**SELECTED EXTRACT**
--- Start ---

Skip to content

ML Prediction — Spec

Model

  • Algorithm: Random Forest
  • Config: 200 trees, max_depth=8, random_state=42, n_jobs=-1
  • One model per horizon, pickled to model_cache/rf_{horizon}.pkl
  • Shared across all tickers — individual ticker models would have insufficient training samples

Horizons

Three prediction horizons:

Horizon Forward return thresholds
1d >+1% = up, <-1% = down, else neutral
7d same thresholds
30d same thresholds

Classes

  • up: forward return > +1%
  • down: forward return < -1%
  • neutral: otherwise

Minimum Data Requirements

  • Training: 30 samples minimum, 120 days of price history
  • Inference: 10 price rows minimum — build_features() returns None otherwise
  • Fallback: _rule_based_prediction() in predictor.py when no trained model exists

Feature Vector

FEATURE_ORDER in predictor.py defines the 24-feature vector. Order is critical — scikit-learn RF stores no column names.

# Feature Description
1 mom_5d 5-day price momentum (%)
2 mom_20d 20-day price momentum (%)
3 rsi 14-period RSI
4 vol_ratio Latest volume / 10-day avg volume
5 obv_trend On-Balance Volume trend over 10 bars (%)

--- End ---

**Saved data entries**
--- Start ---

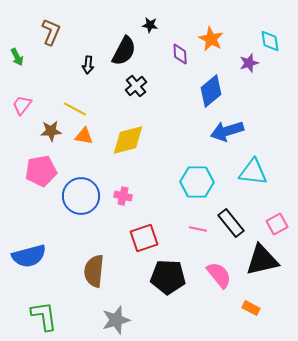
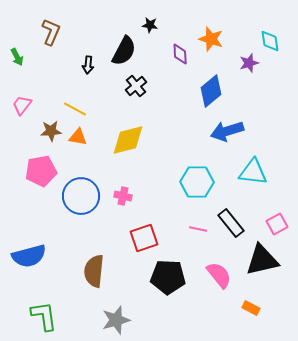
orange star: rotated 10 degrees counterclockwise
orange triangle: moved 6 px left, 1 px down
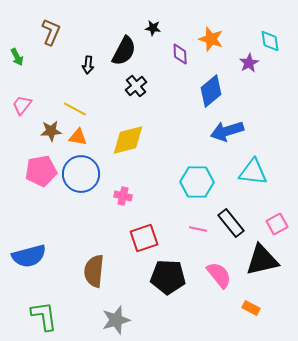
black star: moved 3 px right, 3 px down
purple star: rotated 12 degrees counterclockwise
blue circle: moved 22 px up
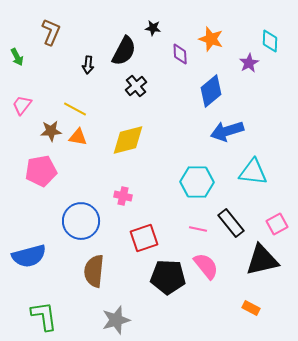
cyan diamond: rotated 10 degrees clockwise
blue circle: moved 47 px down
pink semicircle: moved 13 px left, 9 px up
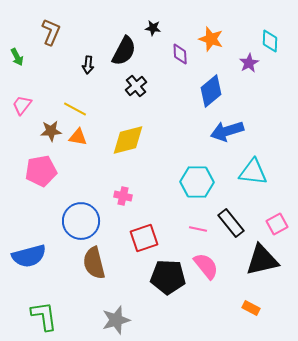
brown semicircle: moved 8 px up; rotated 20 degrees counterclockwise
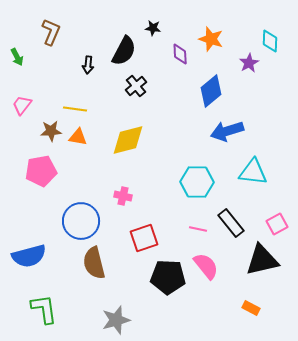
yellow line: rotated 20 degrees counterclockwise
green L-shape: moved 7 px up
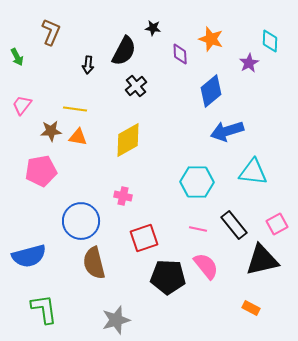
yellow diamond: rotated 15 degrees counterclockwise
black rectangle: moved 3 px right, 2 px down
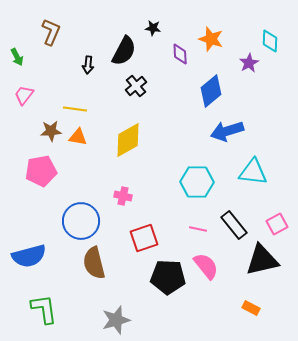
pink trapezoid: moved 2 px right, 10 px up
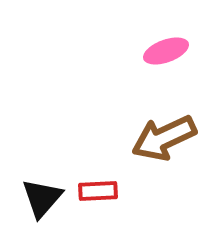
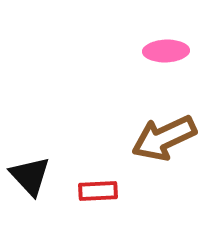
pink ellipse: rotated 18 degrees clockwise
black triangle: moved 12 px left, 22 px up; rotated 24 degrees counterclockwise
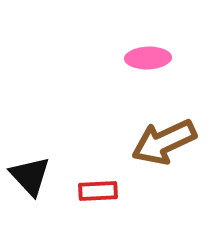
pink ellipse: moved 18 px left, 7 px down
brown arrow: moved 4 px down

--- End ---
--- Start ---

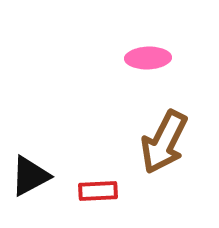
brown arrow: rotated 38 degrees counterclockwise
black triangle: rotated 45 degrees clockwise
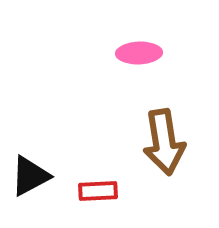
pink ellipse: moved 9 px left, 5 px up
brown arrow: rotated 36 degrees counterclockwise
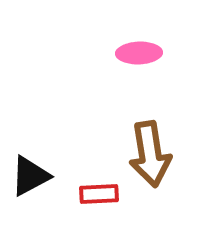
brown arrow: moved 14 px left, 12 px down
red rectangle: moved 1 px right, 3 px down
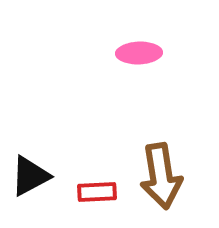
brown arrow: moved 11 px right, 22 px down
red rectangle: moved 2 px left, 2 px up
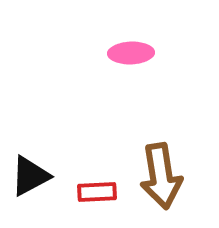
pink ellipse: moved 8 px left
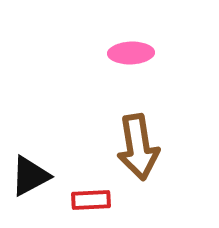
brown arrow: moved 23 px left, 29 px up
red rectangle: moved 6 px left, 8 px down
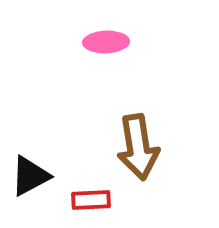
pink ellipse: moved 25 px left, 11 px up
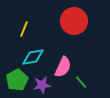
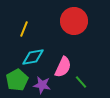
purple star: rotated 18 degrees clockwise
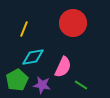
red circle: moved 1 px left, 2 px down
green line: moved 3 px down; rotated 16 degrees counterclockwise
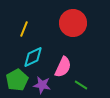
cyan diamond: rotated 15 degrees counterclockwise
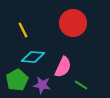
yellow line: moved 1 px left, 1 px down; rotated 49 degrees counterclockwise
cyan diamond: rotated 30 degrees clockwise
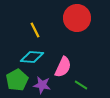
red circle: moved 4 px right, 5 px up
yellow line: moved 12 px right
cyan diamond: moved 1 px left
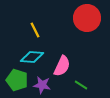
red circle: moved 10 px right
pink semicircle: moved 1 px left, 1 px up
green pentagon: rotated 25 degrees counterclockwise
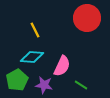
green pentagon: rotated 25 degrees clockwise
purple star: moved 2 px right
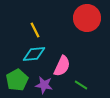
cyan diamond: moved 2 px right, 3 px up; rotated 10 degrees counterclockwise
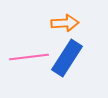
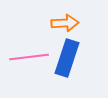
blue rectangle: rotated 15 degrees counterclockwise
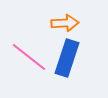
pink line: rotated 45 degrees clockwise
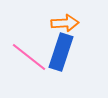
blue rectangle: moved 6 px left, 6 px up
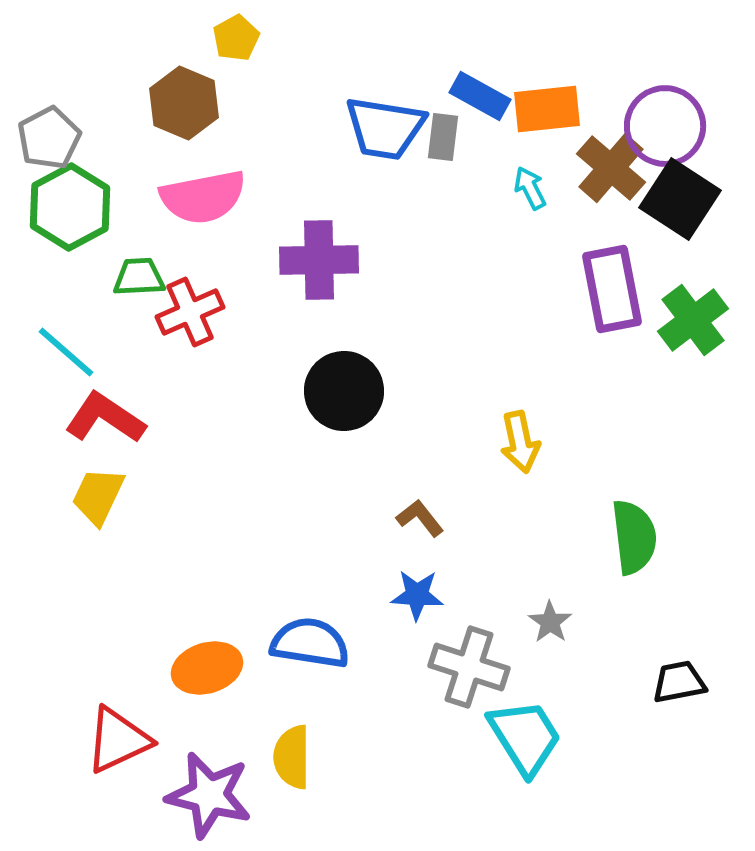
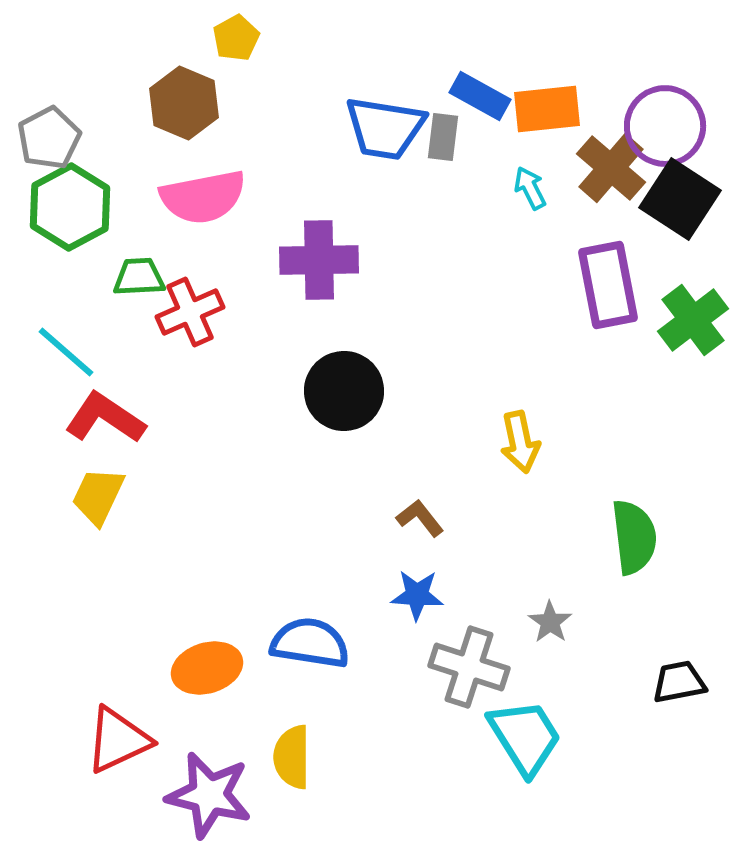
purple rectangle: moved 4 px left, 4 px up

--- End ---

**PROBLEM SET**
1 > Answer these questions from the ML prediction spec, each on its own line:
(a) How many trees does the Random Forest use?
(b) What is the minimum number of price rows needed for inference?
(c) Which function serves as the fallback when no trained model exists?
2 > From the shape movement records, quote the lines starting at the line containing "cyan diamond: moved 2" and ending at the line containing "purple rectangle: moved 4 px left, 4 px up", leaving out the pictures.
These records are unrelated to the ML prediction spec.

**THE ANSWERS**
1 >
(a) 200
(b) 10
(c) _rule_based_prediction()

2 >
cyan diamond: moved 2 px right, 3 px up; rotated 10 degrees counterclockwise
blue rectangle: rotated 15 degrees counterclockwise
pink line: rotated 45 degrees clockwise
blue rectangle: moved 6 px left, 6 px up
purple rectangle: moved 4 px left, 4 px up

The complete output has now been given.